Warning: This document is for an old version of Rasa. The latest version is 1.10.1.

Validate Data

Test Domain and Data Files for Mistakes

To verify if there are any mistakes in your domain file, NLU data, or story data, run the validate script. You can run it with the following command:

rasa data validate

The script above runs all the validations on your files, except for story structure validation, which is omitted unless you provide the --max-history argument. Here is the list of options to the script:

usage: rasa data validate [-h] [-v] [-vv] [--quiet]
                          [--max-history MAX_HISTORY] [--fail-on-warnings]
                          [-d DOMAIN] [--data DATA]
                          {stories} ...

positional arguments:
  {stories}
    stories             Checks for inconsistencies in the story files.

optional arguments:
  -h, --help            show this help message and exit
  --max-history MAX_HISTORY
                        Number of turns taken into account for story structure
                        validation. (default: None)
  --fail-on-warnings    Fail validation on warnings and errors. If omitted
                        only errors will result in a non zero exit code.
                        (default: False)
  -d DOMAIN, --domain DOMAIN
                        Domain specification (yml file). (default: domain.yml)
  --data DATA           Path to the file or directory containing Rasa data.
                        (default: data)

Python Logging Options:
  -v, --verbose         Be verbose. Sets logging level to INFO. (default:
                        None)
  -vv, --debug          Print lots of debugging statements. Sets logging level
                        to DEBUG. (default: None)
  --quiet               Be quiet! Sets logging level to WARNING. (default:
                        None)

By default the validator searches only for errors in the data (e.g. the same example being listed as an example for two intents), but does not report other minor issues (such as unused intents, utterances that are not listed as actions). To also report the later use the -debug flag.

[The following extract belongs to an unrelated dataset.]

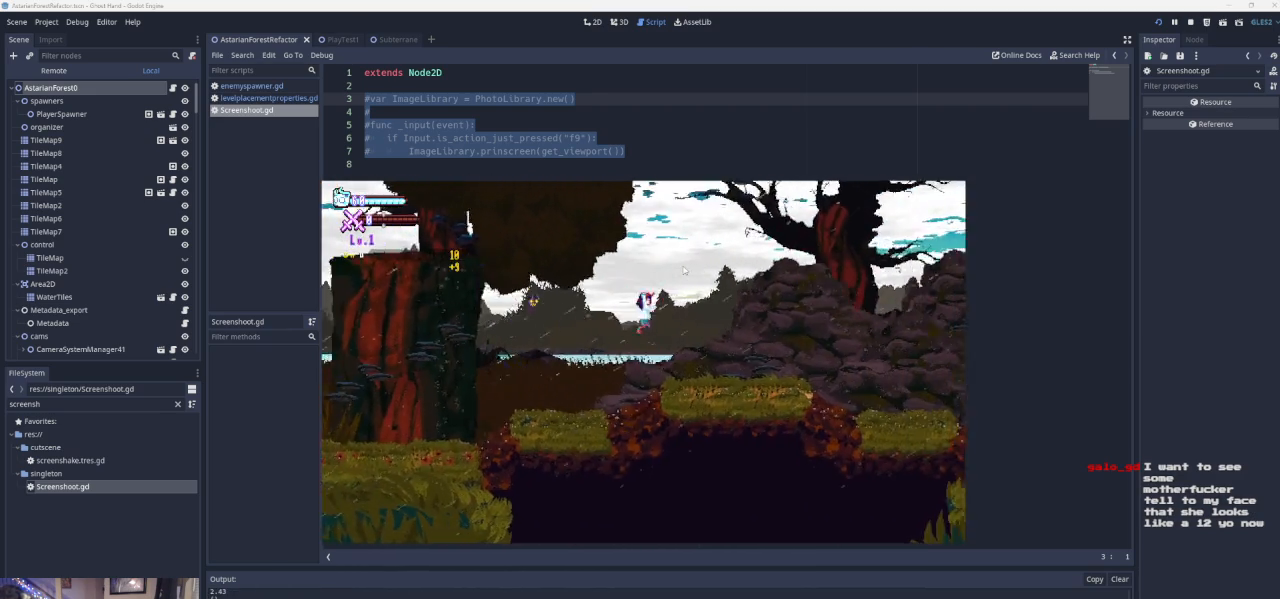
{"buttons": [], "left_stick": "right", "events": [[200, "CROSS", "up"], [367, "left_stick", "center"], [500, "left_stick", "right"]]}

You can also run these validations through the Python API by importing the Validator class, which has the following methods:

from_files(): Creates the instance from string paths to the necessary files.

verify_intents(): Checks if intents listed in domain file are consistent with the NLU data.

verify_example_repetition_in_intents(): Checks if there is no duplicated data among distinct intents at NLU data.

verify_intents_in_stories(): Verification for intents in the stories, to check if they are valid.

verify_utterances(): Checks domain file for consistency between responses listed in the responses section and the utterance actions you have defined.

verify_utterances_in_stories(): Verification for utterances in stories, to check if they are valid.

verify_all(): Runs all verifications above.

verify_domain_validity(): Check if domain is valid.

To use these functions it is necessary to create a Validator object and initialize the logger. See the following code:

import logging
from rasa import utils
from rasa.core.validator import Validator

logger = logging.getLogger(__name__)

utils.configure_colored_logging('DEBUG')

validator = Validator.from_files(domain_file='domain.yml',
                                 nlu_data='data/nlu_data.md',
                                 stories='data/stories.md')

validator.verify_all()

Test Story Files for Conflicts

In addition to the default tests described above, you can also do a more in-depth structural test of your stories. In particular, you can test if your stories are inconsistent, i.e. if different bot actions follow from the same dialogue history. If this is not the case, then Rasa cannot learn the correct behaviour.

Take, for example, the following two stories:

## Story 1
* greet
  - utter_greet
* inform_happy
  - utter_happy
  - utter_goodbye

## Story 2
* greet
  - utter_greet
* inform_happy
  - utter_goodbye

These two stories are inconsistent, because Rasa doesn’t know if it should predict utter_happy or utter_goodbye after inform_happy, as there is nothing that would distinguish the dialogue states at inform_happy in the two stories and the subsequent actions are different in Story 1 and Story 2.

This conflict can be automatically identified with our story structure validation tool. To do this, use rasa data validate in the command line, as follows:

rasa data validate stories --max-history 3
> 2019-12-09 09:32:13 INFO     rasa.core.validator  - Story structure validation...
> 2019-12-09 09:32:13 INFO     rasa.core.validator  - Assuming max_history = 3
>   Processed Story Blocks: 100% 2/2 [00:00<00:00, 3237.59it/s, # trackers=1]
> 2019-12-09 09:32:13 WARNING  rasa.core.validator  - CONFLICT after intent 'inform_happy':
>   utter_goodbye predicted in 'Story 2'
>   utter_happy predicted in 'Story 1'

Here we specify a max-history value of 3. This means, that 3 events (user messages / bot actions) are taken into account for action predictions, but the particular setting does not matter for this example, because regardless of how long of a history you take into account, the conflict always exists.

Warning

The rasa data validate stories script assumes that all your story names are unique. If your stories are in the Markdown format, you may find duplicate names with a command like grep -h "##" data/*.md | uniq -c | grep "^[^1]".